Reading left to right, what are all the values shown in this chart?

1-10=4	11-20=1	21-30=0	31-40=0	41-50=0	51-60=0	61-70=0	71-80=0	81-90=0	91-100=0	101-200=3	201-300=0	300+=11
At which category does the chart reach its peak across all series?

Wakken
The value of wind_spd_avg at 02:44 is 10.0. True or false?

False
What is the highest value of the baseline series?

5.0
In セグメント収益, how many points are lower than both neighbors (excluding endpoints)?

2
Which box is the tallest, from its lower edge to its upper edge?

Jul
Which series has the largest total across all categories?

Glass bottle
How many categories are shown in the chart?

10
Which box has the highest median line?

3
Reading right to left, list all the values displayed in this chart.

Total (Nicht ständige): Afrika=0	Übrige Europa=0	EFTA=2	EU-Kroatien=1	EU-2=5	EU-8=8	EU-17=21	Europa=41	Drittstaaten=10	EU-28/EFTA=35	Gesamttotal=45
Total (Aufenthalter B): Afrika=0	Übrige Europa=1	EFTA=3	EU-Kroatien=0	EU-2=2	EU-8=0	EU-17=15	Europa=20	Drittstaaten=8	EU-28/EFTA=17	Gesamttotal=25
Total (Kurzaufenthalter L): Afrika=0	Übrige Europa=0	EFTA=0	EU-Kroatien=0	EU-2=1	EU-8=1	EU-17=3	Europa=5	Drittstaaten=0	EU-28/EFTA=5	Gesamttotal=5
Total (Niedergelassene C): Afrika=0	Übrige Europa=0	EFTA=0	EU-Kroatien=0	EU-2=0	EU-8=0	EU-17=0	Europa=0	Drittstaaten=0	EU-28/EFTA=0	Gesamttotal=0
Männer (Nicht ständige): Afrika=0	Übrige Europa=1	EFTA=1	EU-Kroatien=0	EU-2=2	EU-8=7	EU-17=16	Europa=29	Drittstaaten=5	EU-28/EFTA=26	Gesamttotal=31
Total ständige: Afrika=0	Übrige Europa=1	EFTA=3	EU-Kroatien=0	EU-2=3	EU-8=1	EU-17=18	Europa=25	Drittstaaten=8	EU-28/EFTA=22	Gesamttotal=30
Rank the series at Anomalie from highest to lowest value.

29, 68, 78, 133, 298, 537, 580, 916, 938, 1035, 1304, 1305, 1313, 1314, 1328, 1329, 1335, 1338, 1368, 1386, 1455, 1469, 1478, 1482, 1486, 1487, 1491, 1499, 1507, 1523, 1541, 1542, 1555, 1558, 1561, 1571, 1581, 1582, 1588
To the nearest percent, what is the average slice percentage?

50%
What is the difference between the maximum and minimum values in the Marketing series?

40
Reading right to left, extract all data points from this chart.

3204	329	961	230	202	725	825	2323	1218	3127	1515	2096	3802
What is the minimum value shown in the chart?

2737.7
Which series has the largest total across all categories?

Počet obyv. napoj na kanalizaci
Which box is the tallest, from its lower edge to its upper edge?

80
════
• What to do:
Copy the listing above, substituting "graph" for each occurrence of "chart" and leaving everything else as it is.

• Output:
Reading left to right, what are all the values shown in this graph?

1-10=4	11-20=1	21-30=0	31-40=0	41-50=0	51-60=0	61-70=0	71-80=0	81-90=0	91-100=0	101-200=3	201-300=0	300+=11
At which category does the graph reach its peak across all series?

Wakken
The value of wind_spd_avg at 02:44 is 10.0. True or false?

False
What is the highest value of the baseline series?

5.0
In セグメント収益, how many points are lower than both neighbors (excluding endpoints)?

2
Which box is the tallest, from its lower edge to its upper edge?

Jul
Which series has the largest total across all categories?

Glass bottle
How many categories are shown in the graph?

10
Which box has the highest median line?

3
Reading right to left, list all the values displayed in this graph.

Total (Nicht ständige): Afrika=0	Übrige Europa=0	EFTA=2	EU-Kroatien=1	EU-2=5	EU-8=8	EU-17=21	Europa=41	Drittstaaten=10	EU-28/EFTA=35	Gesamttotal=45
Total (Aufenthalter B): Afrika=0	Übrige Europa=1	EFTA=3	EU-Kroatien=0	EU-2=2	EU-8=0	EU-17=15	Europa=20	Drittstaaten=8	EU-28/EFTA=17	Gesamttotal=25
Total (Kurzaufenthalter L): Afrika=0	Übrige Europa=0	EFTA=0	EU-Kroatien=0	EU-2=1	EU-8=1	EU-17=3	Europa=5	Drittstaaten=0	EU-28/EFTA=5	Gesamttotal=5
Total (Niedergelassene C): Afrika=0	Übrige Europa=0	EFTA=0	EU-Kroatien=0	EU-2=0	EU-8=0	EU-17=0	Europa=0	Drittstaaten=0	EU-28/EFTA=0	Gesamttotal=0
Männer (Nicht ständige): Afrika=0	Übrige Europa=1	EFTA=1	EU-Kroatien=0	EU-2=2	EU-8=7	EU-17=16	Europa=29	Drittstaaten=5	EU-28/EFTA=26	Gesamttotal=31
Total ständige: Afrika=0	Übrige Europa=1	EFTA=3	EU-Kroatien=0	EU-2=3	EU-8=1	EU-17=18	Europa=25	Drittstaaten=8	EU-28/EFTA=22	Gesamttotal=30
Rank the series at Anomalie from highest to lowest value.

29, 68, 78, 133, 298, 537, 580, 916, 938, 1035, 1304, 1305, 1313, 1314, 1328, 1329, 1335, 1338, 1368, 1386, 1455, 1469, 1478, 1482, 1486, 1487, 1491, 1499, 1507, 1523, 1541, 1542, 1555, 1558, 1561, 1571, 1581, 1582, 1588
To the nearest percent, what is the average slice percentage?

50%
What is the difference between the maximum and minimum values in the Marketing series?

40
Reading right to left, extract all data points from this graph.

3204	329	961	230	202	725	825	2323	1218	3127	1515	2096	3802
What is the minimum value shown in the graph?

2737.7
Which series has the largest total across all categories?

Počet obyv. napoj na kanalizaci
Which box is the tallest, from its lower edge to its upper edge?

80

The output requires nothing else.